ПЛАМЯ СВАСТИКИ
К истории проекта "Аугсбург".
Всего двенадцать лет, и вот уже мировой волк Фенрир, вышедший откуда-то из земли ванов, серповидным зубом вонзается в глотку Вотана, а украденный молот Тора уже кует новую ленту судьбы.
А. Егазаров
Пролог
Я прикрываю глаза и отчетливо вижу: толстая папка желтовато-серого эрзац-картона военного времени, украшенная вцепившимся в круг со свастикой черным орлом и крупными печатными буквами: "Проект "Аугсбург". Прямоугольный лиловый, чуть смазанный штамп на углу: "Совершенно секретно".
На первой странице, в белом гербовом щите - свастика, объятая пламенем. Огонь и древний духовный символ.
Папка погибла в огне. И я обращаюсь к самой долгой и ненадежной хранительнице.
К человеческой памяти.
Эта история могла бы начаться в Советском Союзе в 1940-м году, когда из Испании вернулись те, кто еще оставался там арьергардом убитой Республики.
Той ночью в коридорах Лубянки прозвучали четкие шаги, и глухой просаженный голос сказал:
-- Товарищ генерал, арестованный доставлен!
Человек был небрит и напуган. Он едва дошагал до стула заплетающимися ногами. Генерал НКВД без излишних в его положении предисловий улыбнулся, и даже ласково:
-- Это еще не самое худшее. Вы же понимаете, что вас все равно арестовали б.
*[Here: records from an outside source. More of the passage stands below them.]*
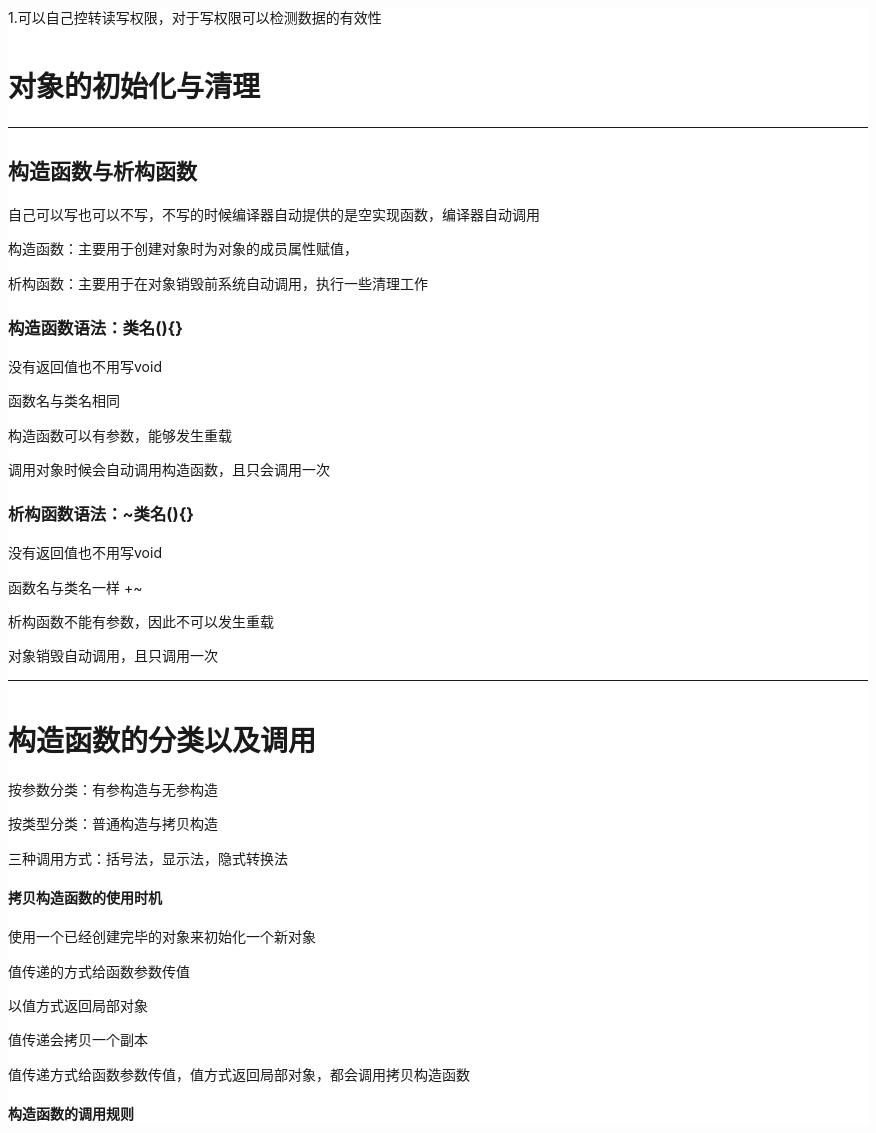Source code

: 1.可以自己控转读写权限，对于写权限可以检测数据的有效性

# 对象的初始化与清理

---

## 构造函数与析构函数

自己可以写也可以不写，不写的时候编译器自动提供的是空实现函数，编译器自动调用

构造函数：主要用于创建对象时为对象的成员属性赋值，

析构函数：主要用于在对象销毁前系统自动调用，执行一些清理工作

### 构造函数语法：类名(){}

没有返回值也不用写void

函数名与类名相同

构造函数可以有参数，能够发生重载

调用对象时候会自动调用构造函数，且只会调用一次

### 析构函数语法：~类名(){}

没有返回值也不用写void

函数名与类名一样 +~

析构函数不能有参数，因此不可以发生重载

对象销毁自动调用，且只调用一次

---

# 构造函数的分类以及调用

按参数分类：有参构造与无参构造

按类型分类：普通构造与拷贝构造

三种调用方式：括号法，显示法，隐式转换法

#### 拷贝构造函数的使用时机

使用一个已经创建完毕的对象来初始化一个新对象

值传递的方式给函数参数传值

以值方式返回局部对象

值传递会拷贝一个副本

值传递方式给函数参数传值，值方式返回局部对象，都会调用拷贝构造函数

#### 构造函数的调用规则
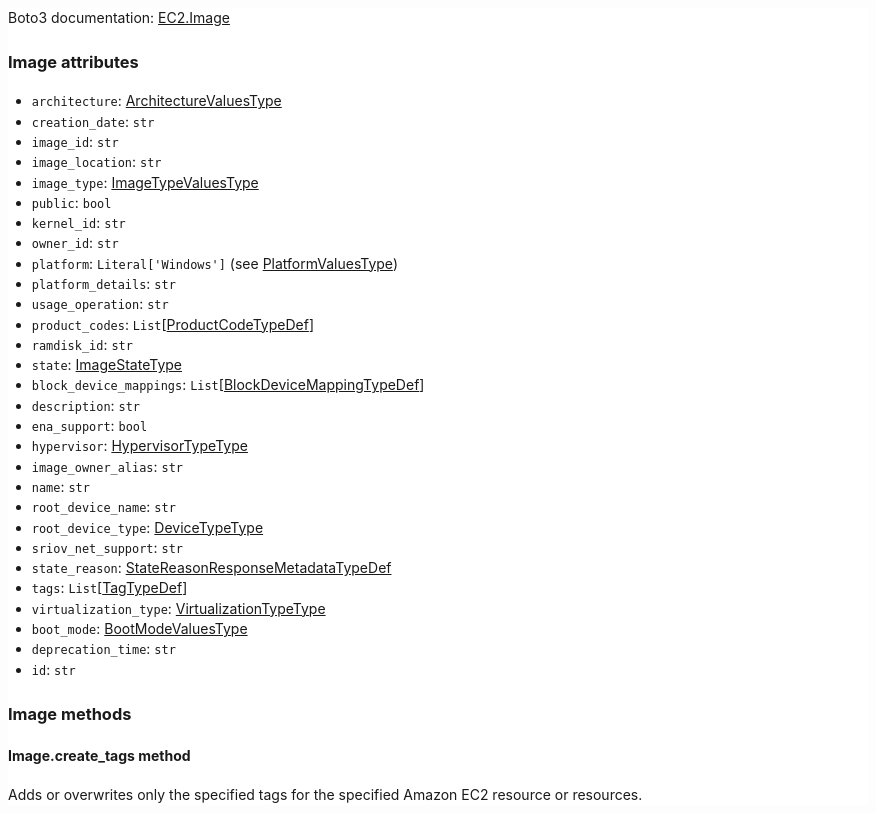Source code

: Boto3 documentation:
[EC2.Image](https://boto3.amazonaws.com/v1/documentation/api/latest/reference/services/ec2.html#EC2.ServiceResource.Image)

<a id="image-attributes"></a>

### Image attributes

- `architecture`:
  [ArchitectureValuesType](./literals.md#architecturevaluestype)
- `creation_date`: `str`
- `image_id`: `str`
- `image_location`: `str`
- `image_type`: [ImageTypeValuesType](./literals.md#imagetypevaluestype)
- `public`: `bool`
- `kernel_id`: `str`
- `owner_id`: `str`
- `platform`: `Literal['Windows']` (see
  [PlatformValuesType](./literals.md#platformvaluestype))
- `platform_details`: `str`
- `usage_operation`: `str`
- `product_codes`:
  `List`\[[ProductCodeTypeDef](./type_defs.md#productcodetypedef)\]
- `ramdisk_id`: `str`
- `state`: [ImageStateType](./literals.md#imagestatetype)
- `block_device_mappings`:
  `List`\[[BlockDeviceMappingTypeDef](./type_defs.md#blockdevicemappingtypedef)\]
- `description`: `str`
- `ena_support`: `bool`
- `hypervisor`: [HypervisorTypeType](./literals.md#hypervisortypetype)
- `image_owner_alias`: `str`
- `name`: `str`
- `root_device_name`: `str`
- `root_device_type`: [DeviceTypeType](./literals.md#devicetypetype)
- `sriov_net_support`: `str`
- `state_reason`:
  [StateReasonResponseMetadataTypeDef](./type_defs.md#statereasonresponsemetadatatypedef)
- `tags`: `List`\[[TagTypeDef](./type_defs.md#tagtypedef)\]
- `virtualization_type`:
  [VirtualizationTypeType](./literals.md#virtualizationtypetype)
- `boot_mode`: [BootModeValuesType](./literals.md#bootmodevaluestype)
- `deprecation_time`: `str`
- `id`: `str`

<a id="image-methods"></a>

### Image methods

<a id="imagecreate\_tags-method"></a>

#### Image.create_tags method

Adds or overwrites only the specified tags for the specified Amazon EC2
resource or resources.
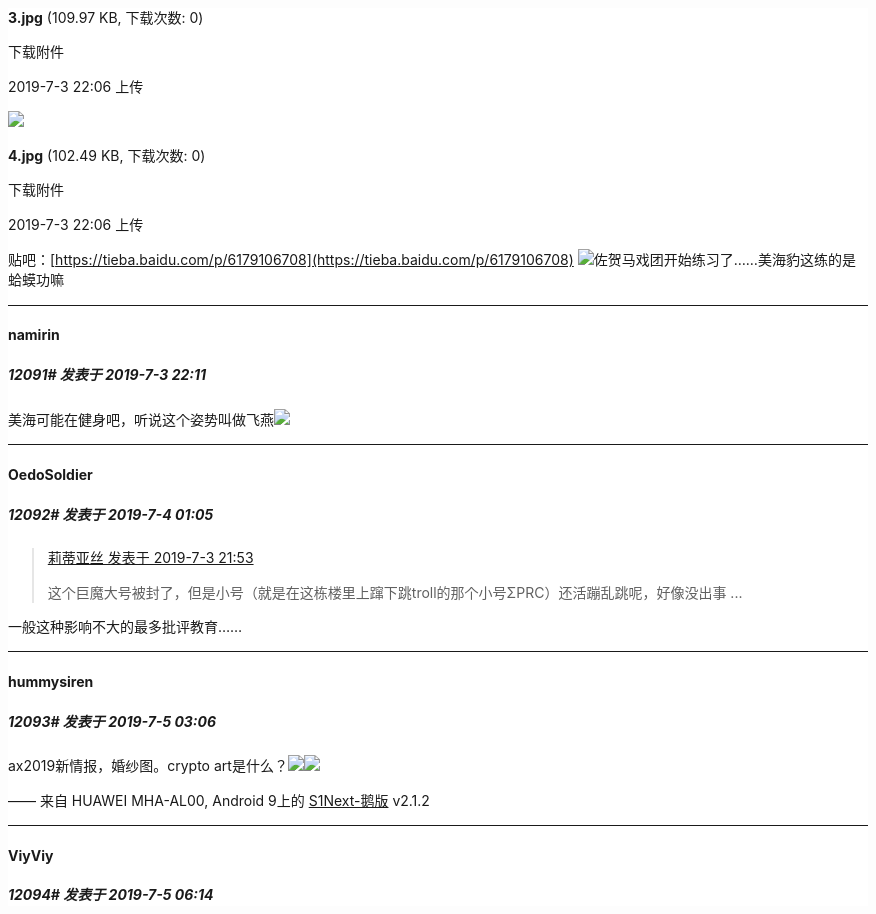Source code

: 
<strong>3.jpg</strong> (109.97 KB, 下载次数: 0)

下载附件

2019-7-3 22:06 上传


<img src="https://img.saraba1st.com/forum/201907/03/220604b785b4xrca95clbs.jpg" referrerpolicy="no-referrer">


<strong>4.jpg</strong> (102.49 KB, 下载次数: 0)

下载附件

2019-7-3 22:06 上传


贴吧：[https://tieba.baidu.com/p/6179106708](https://tieba.baidu.com/p/6179106708)
<img src="https://static.saraba1st.com/image/smiley/face2017/068.png" referrerpolicy="no-referrer">佐贺马戏团开始练习了……美海豹这练的是蛤蟆功嘛


-----

####  namirin  
##### 12091#       发表于 2019-7-3 22:11


美海可能在健身吧，听说这个姿势叫做飞燕<img src="https://static.saraba1st.com/image/smiley/face2017/062.gif" referrerpolicy="no-referrer">


-----

####  OedoSoldier  
##### 12092#       发表于 2019-7-4 01:05


<blockquote><a href="httphttps://bbs.saraba1st.com/2b/forum.php?mod=redirect&amp;goto=findpost&amp;pid=44375335&amp;ptid=1772503" target="_blank">莉蒂亚丝 发表于 2019-7-3 21:53</a>

这个巨魔大号被封了，但是小号（就是在这栋楼里上蹿下跳troll的那个小号ΣPRC）还活蹦乱跳呢，好像没出事 ...</blockquote>
一般这种影响不大的最多批评教育……


-----

####  hummysiren  
##### 12093#       发表于 2019-7-5 03:06


ax2019新情报，婚纱图。crypto art是什么？<img src="https://i.loli.net/2019/07/05/5d1e4e61edb4236808.png" referrerpolicy="no-referrer"><img src="https://i.loli.net/2019/07/05/5d1e4e625ad1e91160.jpg" referrerpolicy="no-referrer">

—— 来自 HUAWEI MHA-AL00, Android 9上的 [S1Next-鹅版](https://github.com/ykrank/S1-Next/releases) v2.1.2


-----

####  ViyViy  
##### 12094#       发表于 2019-7-5 06:14

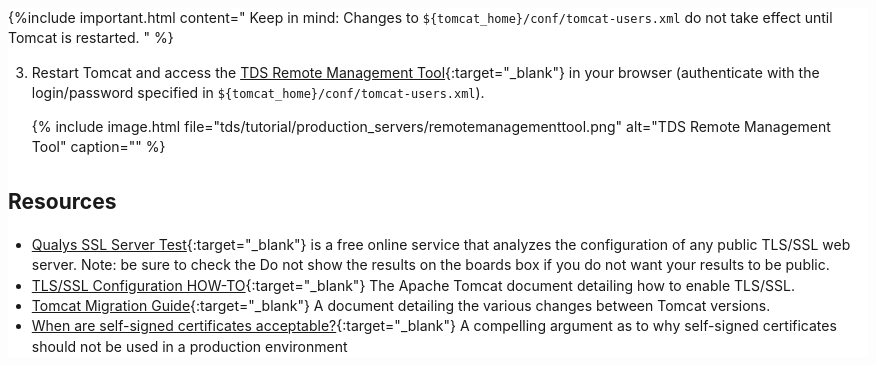    {%include important.html content="
   Keep in mind: Changes to `${tomcat_home}/conf/tomcat-users.xml` do not take effect until Tomcat is restarted.
   " %}
   
3. Restart Tomcat and access the [TDS Remote Management Tool](http://localhost:8080/thredds/admin/debug){:target="_blank"} in your browser (authenticate with the login/password specified in `${tomcat_home}/conf/tomcat-users.xml`).

   {% include image.html file="tds/tutorial/production_servers/remotemanagementtool.png" alt="TDS Remote Management Tool" caption="" %}


## Resources
* [Qualys SSL Server Test](https://www.ssllabs.com/ssltest/){:target="_blank"}
  is a free online service that analyzes the configuration of any public TLS/SSL web server. 
  Note: be sure to check the Do not show the results on the boards box if you do not want your results to be public.
* [TLS/SSL Configuration HOW-TO](https://tomcat.apache.org/tomcat-8.5-doc/ssl-howto.html){:target="_blank"}
  The Apache Tomcat document detailing how to enable TLS/SSL.
* [Tomcat Migration Guide](https://tomcat.apache.org/migration.html){:target="_blank"}
  A document detailing the various changes between Tomcat versions.
* [When are self-signed certificates acceptable?](https://www.sslshopper.com/article-when-are-self-signed-certificates-acceptable.html){:target="_blank"}
  A compelling argument as to why self-signed certificates should not be used in a production environment
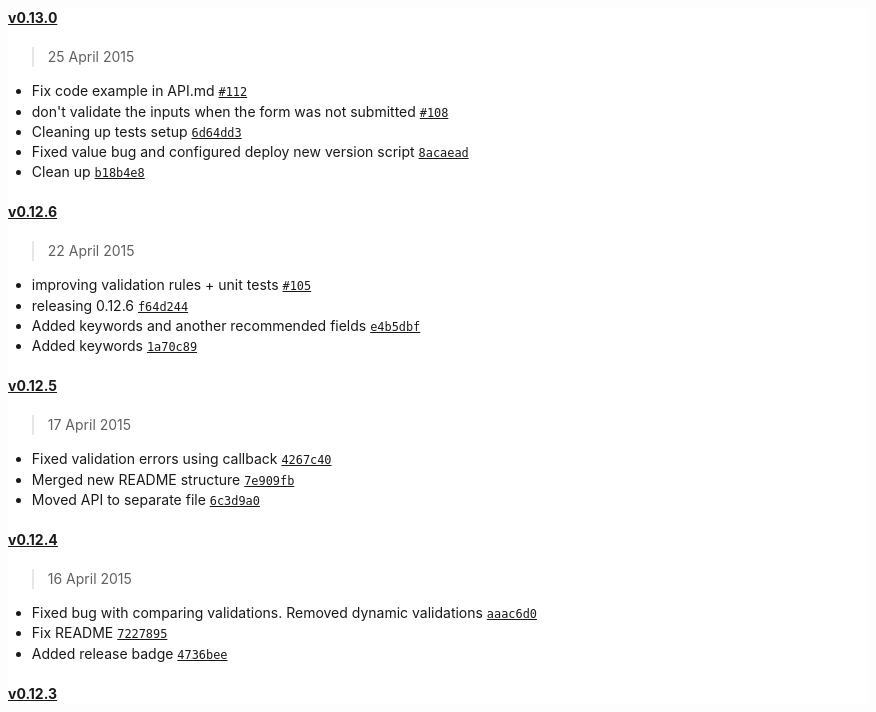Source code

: #### [v0.13.0](https://github.com/formsy/formsy-react/compare/v0.12.6...v0.13.0)

> 25 April 2015

- Fix code example in API.md [`#112`](https://github.com/formsy/formsy-react/pull/112)
- don't validate the inputs when the form was not submitted [`#108`](https://github.com/formsy/formsy-react/pull/108)
- Cleaning up tests setup [`6d64dd3`](https://github.com/formsy/formsy-react/commit/6d64dd34b01d42e65a0a32a48c4b2111c141d774)
- Fixed value bug and configured deploy new version script [`8acaead`](https://github.com/formsy/formsy-react/commit/8acaeadaee480609bab0ce6275915df8514156cc)
- Clean up [`b18b4e8`](https://github.com/formsy/formsy-react/commit/b18b4e8c799bbc47d7ecc512b7606cdd2d85c2fa)

#### [v0.12.6](https://github.com/formsy/formsy-react/compare/v0.12.5...v0.12.6)

> 22 April 2015

- improving validation rules + unit tests [`#105`](https://github.com/formsy/formsy-react/pull/105)
- releasing 0.12.6 [`f64d244`](https://github.com/formsy/formsy-react/commit/f64d2443b900474d2b7e9feb127bbc1d1d0312fb)
- Added keywords and another recommended fields [`e4b5dbf`](https://github.com/formsy/formsy-react/commit/e4b5dbf8f951946e960d358f5b1b8513ebdbe213)
- Added keywords [`1a70c89`](https://github.com/formsy/formsy-react/commit/1a70c89996be68d5e3796f9861083fba3ba2e273)

#### [v0.12.5](https://github.com/formsy/formsy-react/compare/v0.12.4...v0.12.5)

> 17 April 2015

- Fixed validation errors using callback [`4267c40`](https://github.com/formsy/formsy-react/commit/4267c40f3b764336463cc936e824b157c7d3eeea)
- Merged new README structure [`7e909fb`](https://github.com/formsy/formsy-react/commit/7e909fb188d70850b384db26b79b8067ebd86426)
- Moved API to separate file [`6c3d9a0`](https://github.com/formsy/formsy-react/commit/6c3d9a0315453ac5b6c34f67f376ebb7ebebb932)

#### [v0.12.4](https://github.com/formsy/formsy-react/compare/v0.12.3...v0.12.4)

> 16 April 2015

- Fixed bug with comparing validations. Removed dynamic validations [`aaac6d0`](https://github.com/formsy/formsy-react/commit/aaac6d06182b200f4fe414923d18ab168e2538cd)
- Fix README [`7227895`](https://github.com/formsy/formsy-react/commit/7227895ee99a64c4938ba3f1b94aa5c312657ee2)
- Added release badge [`4736bee`](https://github.com/formsy/formsy-react/commit/4736beecb855a8bbf0c659106659b38f24fc1e70)

#### [v0.12.3](https://github.com/formsy/formsy-react/compare/v0.12.2...v0.12.3)
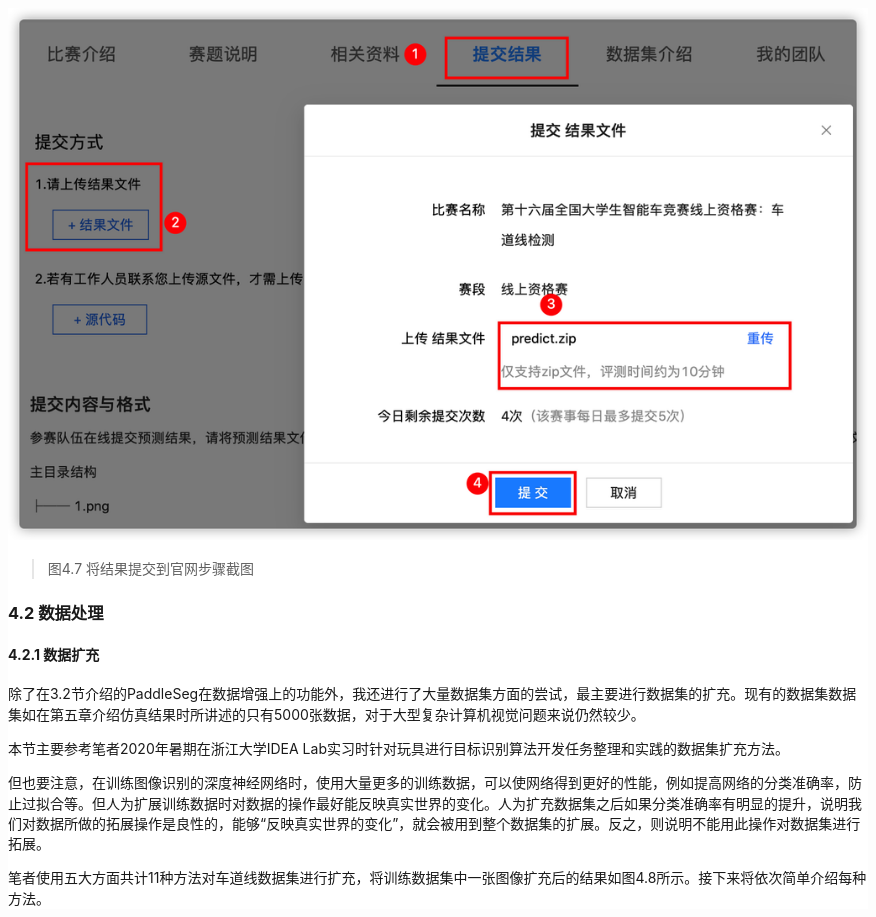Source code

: ![](../resources/imgs/4.7.png)
> 图4.7 将结果提交到官网步骤截图

### 4.2 数据处理

#### 4.2.1 数据扩充

除了在3.2节介绍的PaddleSeg在数据增强上的功能外，我还进行了大量数据集方面的尝试，最主要进行数据集的扩充。现有的数据集数据集如在第五章介绍仿真结果时所讲述的只有5000张数据，对于大型复杂计算机视觉问题来说仍然较少。

本节主要参考笔者2020年暑期在浙江大学IDEA Lab实习时针对玩具进行目标识别算法开发任务整理和实践的数据集扩充方法。

但也要注意，在训练图像识别的深度神经网络时，使用大量更多的训练数据，可以使网络得到更好的性能，例如提高网络的分类准确率，防止过拟合等。但人为扩展训练数据时对数据的操作最好能反映真实世界的变化。人为扩充数据集之后如果分类准确率有明显的提升，说明我们对数据所做的拓展操作是良性的，能够“反映真实世界的变化”，就会被用到整个数据集的扩展。反之，则说明不能用此操作对数据集进行拓展。

笔者使用五大方面共计11种方法对车道线数据集进行扩充，将训练数据集中一张图像扩充后的结果如图4.8所示。接下来将依次简单介绍每种方法。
А так вы еще можете послужить Родине. И облегчить свою участь.
-- Я ни в чем не виноват!..
-- Верю, что вы так думаете. Но ведь вы...
Эта история могла бы начаться во Франции в 1943 году, когда в переулочках тихого Арнхейма звучала немецкая речь, а французы поглубже надвигали кепки и шляпы, проходя мимо комендантских постов, со смесью ненависти и унижения глядя на тинисто-зеленые шинели автоматчиков.
Той ночью "Авро Ланкастер" RAF выпустил из брюха парашютиста, служащего "Сикрет Интеллидженс Сервис". Благополучно приземлившись, он был встречен бойцами Сопротивления, людьми, с которыми жизнь позднее свяжет его намертво. Неразрывно.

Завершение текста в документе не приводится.